Today as I was out for my bike ride (in the sun, minimal wind…sigh*), I realized something: I’m training! I’ve never done this before. Yesterday when I bought my wetsuit (ouch says my bank account), I said to the folks at the store, “I’ve never trained on purpose before.” This is so true!
Before, my motivation was always less than ideal. For a long time, I got up in the morning and worked out (bike ride, run, spin class, whatever) because I’d binged the night before and felt like I needed to pay for my sins. For a while, afternoon workouts were a must because I was scared to be at home alone, mostly because I’d binge. For some time (more than once), I was working out multiple times a day. I think besides thinking this would help me lose weight, I also use exercise as a major distraction.

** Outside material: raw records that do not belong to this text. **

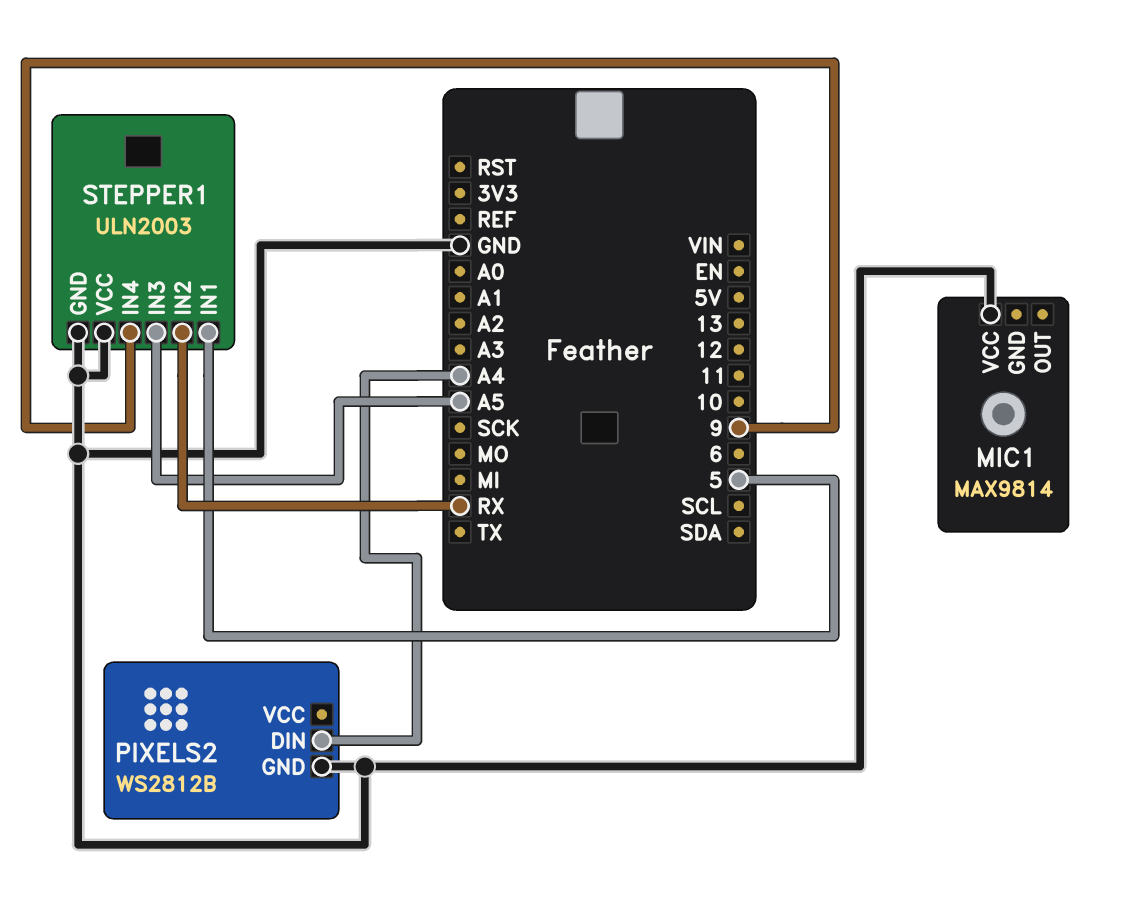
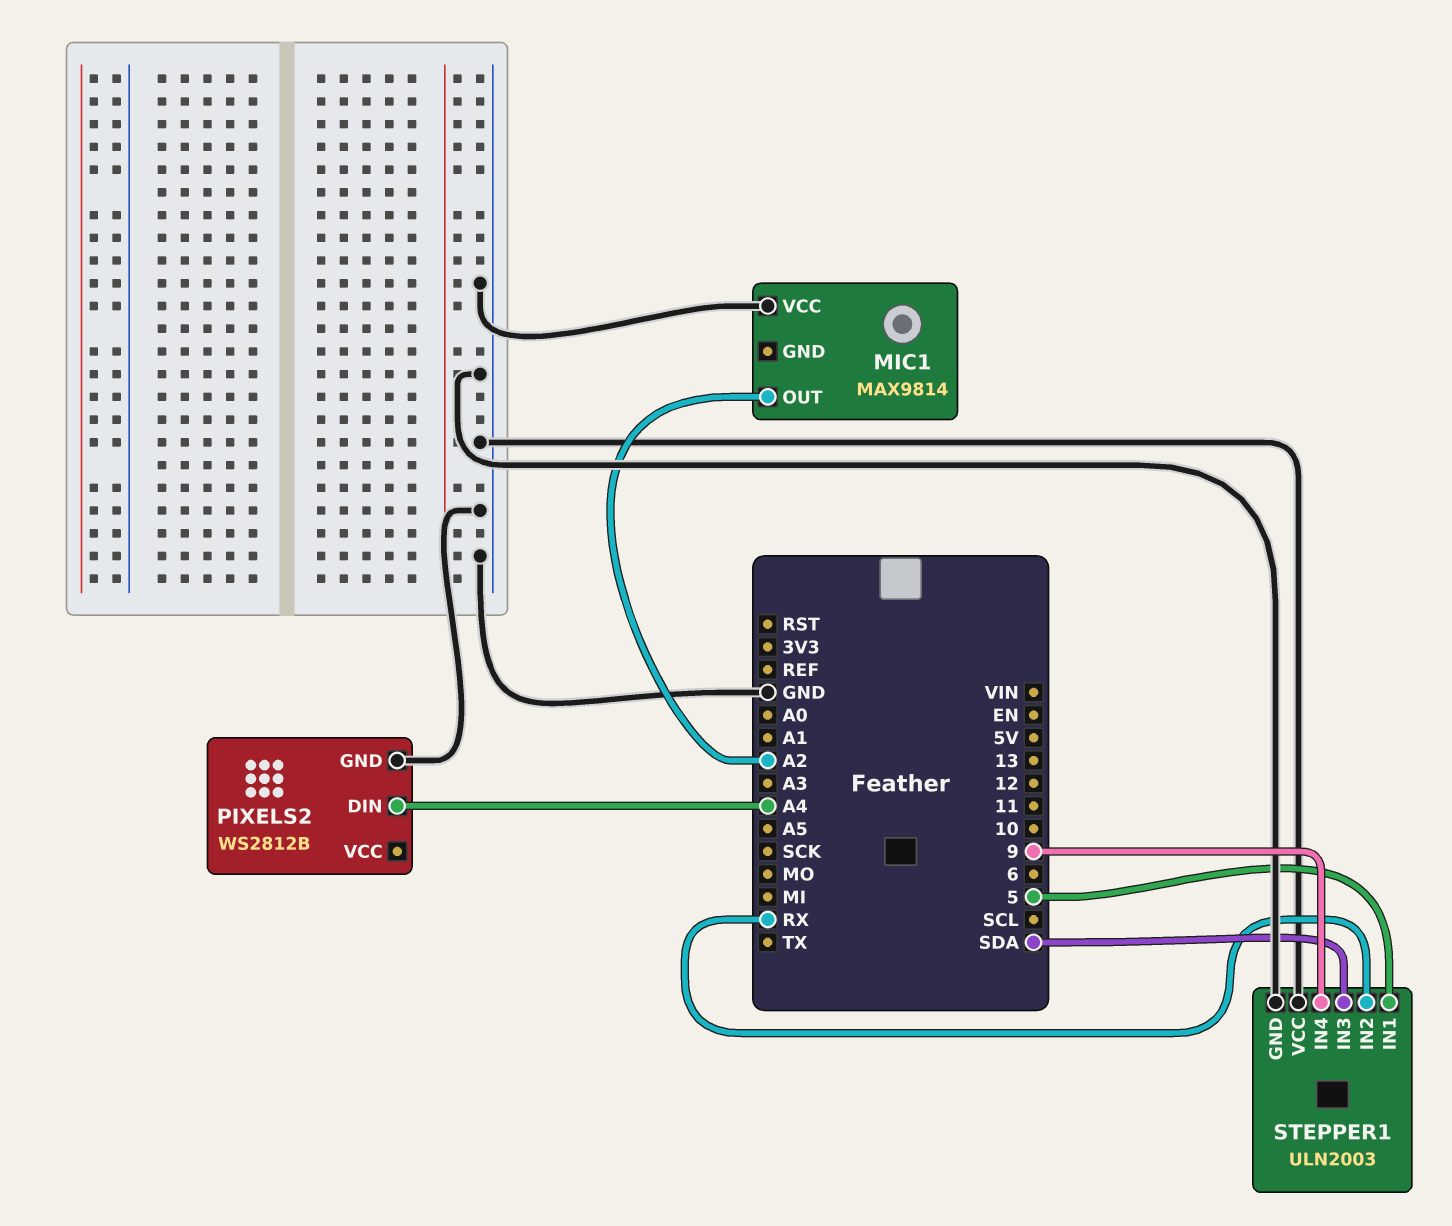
MIC1 pin OUT: none -> A2
STEPPER1 pin IN3: A5 -> SDA

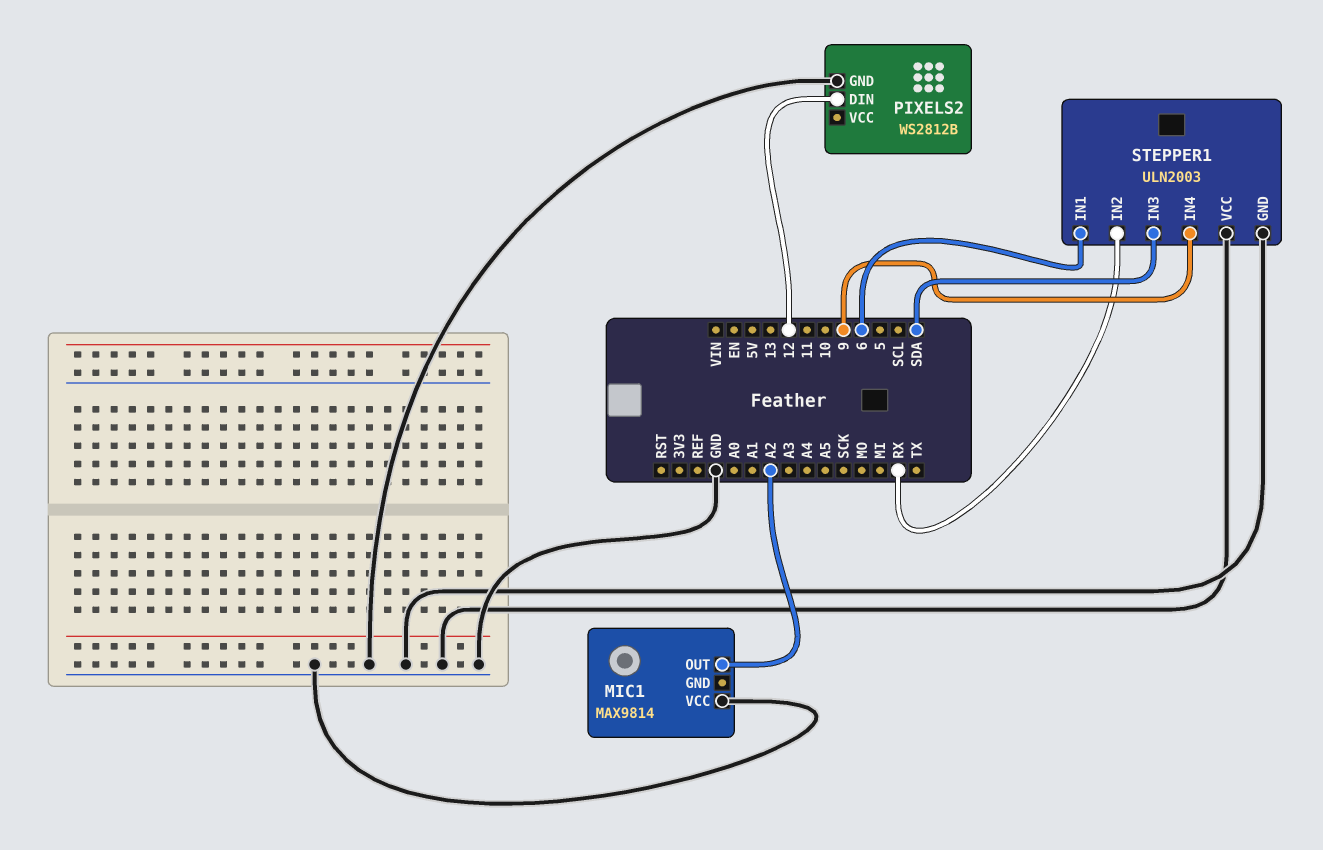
PIXELS2 pin DIN: A4 -> 12
STEPPER1 pin IN1: 5 -> 6

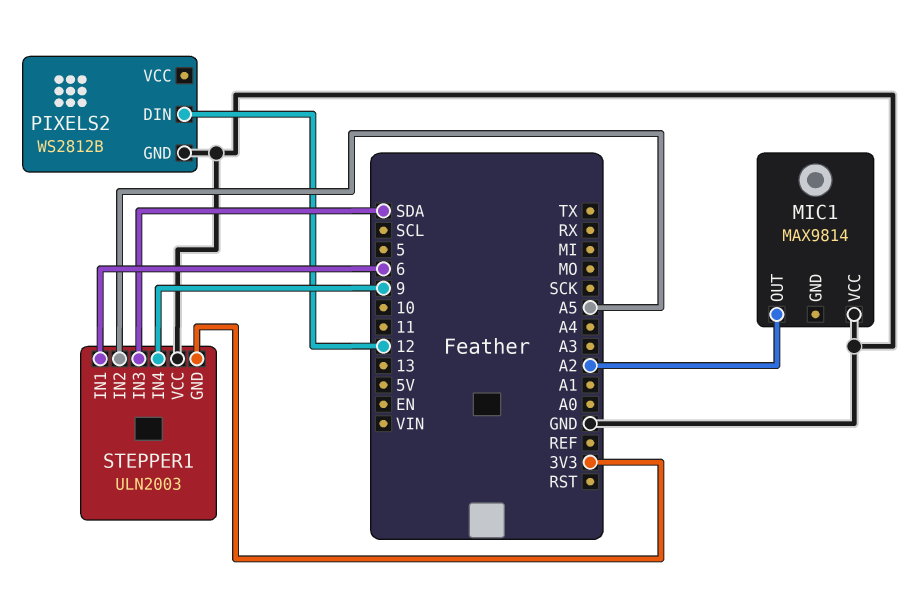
STEPPER1 pin GND: GND -> 3V3
STEPPER1 pin IN2: RX -> A5

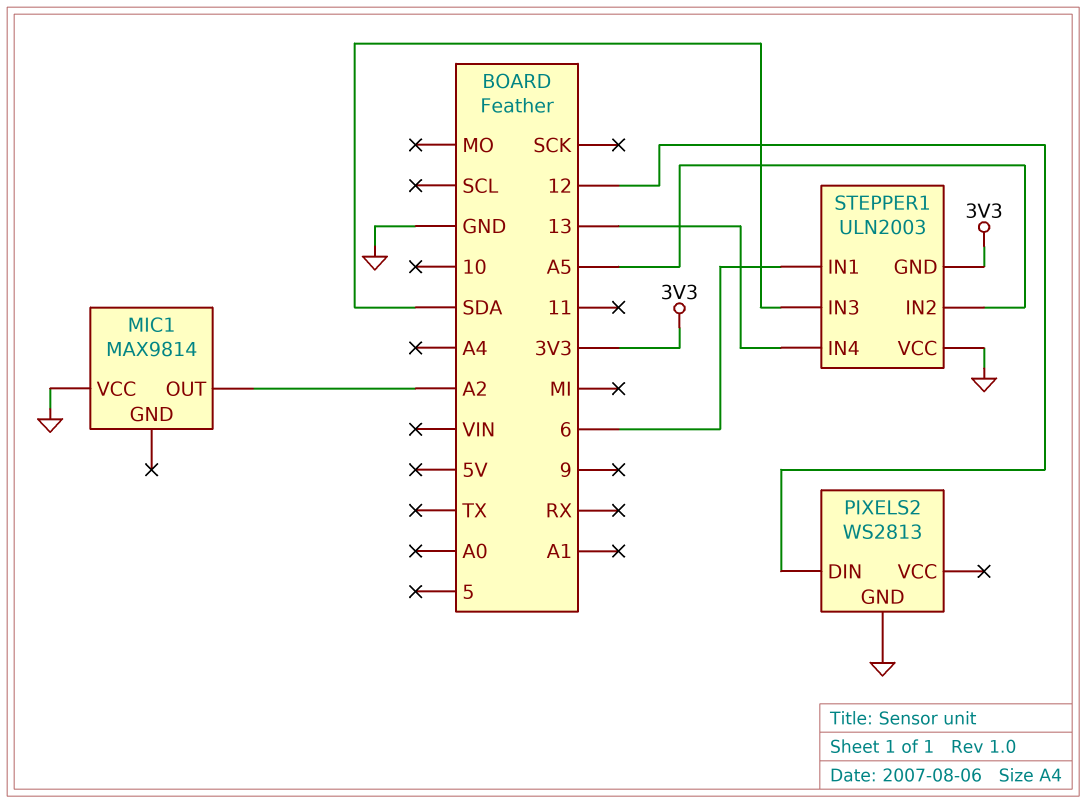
PIXELS2: WS2812B -> WS2813
STEPPER1 pin IN4: 9 -> 13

While I’ve said before that there is a fine line between dedication and obsession, I really am learning to find that difference. Yesterday, for example, I woke up and was just about to have breakfast when my vision went blurry. If you get migraines, you know what I mean. Needless to say, this sucks. I’d be lying if I said I decided then and there to take a rest day. I went back to bed, slept it off, and spent the afternoon wetsuit shopping/seeing my mom as planned. But even though I had missed the run I was planning on doing (just a short 40 minutes, mostly working on running properly) in the morning for a legitimate reason, had taken my migraine medicine (which I’m fairly certain is a vasodilator?), and had my mom’s company for the day, I still kept thinking I’d run before dinner. Even though these ‘excuses’ are legitimate, and so is the fact that it was hot out, I haven’t had a rest day in forever, and I was tired, I still had to tell myself that it’s okay to have an unplanned recovery day. Luckily I’m readingThe Athlete’s Guide to Recovery right now as an extra reminder to take it easy (PS I tweeted at the author, Sage Rountree, and she replied! how cool is that?!). I took the evening off and today I had a much better ride for it. I think I’m finding myself more on the side of dedicated athlete than obsessive exerciser these days…
That being said, I think it’s important to note that for me, “working out” was always about:
- burning food off/making up for what I’d eaten or planned to eat
- punishing myself
- what I thought I ‘should’ do (cardio, cardio, and more cardio)
- getting a certain average speed
- finishing no matter what
- going as hard as possible
- burning calories
- competing with others
- winging it
- not fueling properly before or after (getting by on as little as possible)
- exercising anyway even if my foot hurt/I was sick/etc.
- thinking of stretching, warming up, and cooling down as lost time
- distracting myself from my problems
- looking a certain way: thin and hardcore
Training for this triathlon has shifted me to a new mindset:
- fueling my workouts appropriately and making sure to recover from them with food
- workouts that make sense
- taking scheduled rest days and even adding extra if necessary
- focusing on what is important (technique, maybe some intervals, etc.) instead of calories burned or speed
- completing something for the sake of doing it (i.e. I am not going to win this triathlon. So what? I’m doing it/you have to start some where!)
- long term: learning how to prevent injury and re-learning my technique so that I can do the sport properly for the LONG haul
- taking the time to warm up, to cool down, and to stretch (I’m still working on this stretching thing)
- using exercise as a time to clear my mind about my problems
- trusting my body
- being a certain way: strong, powerful, and in balance
My list could go on and on but I’ve got a lengthy reading list that I’d like to get workin’ on and my bed (okay, futon where I can sleep by the screen door and not sweat balls all night) is calling to me!
Do you consider yourself someone who works out or someone who trains? Do you think there’s a difference?
If you have a day where you really don’t want to work out, do you force yourself?
What kinds of things motivate you to stay active?
Do you only do races or competitions where you think you’ll win or at least do well or are you okay with just finishing something for the sake of doing it?
What’s your training philosophy/outlook on exercise?
Has anyone ‘famous’-ish ever tweeted back at you?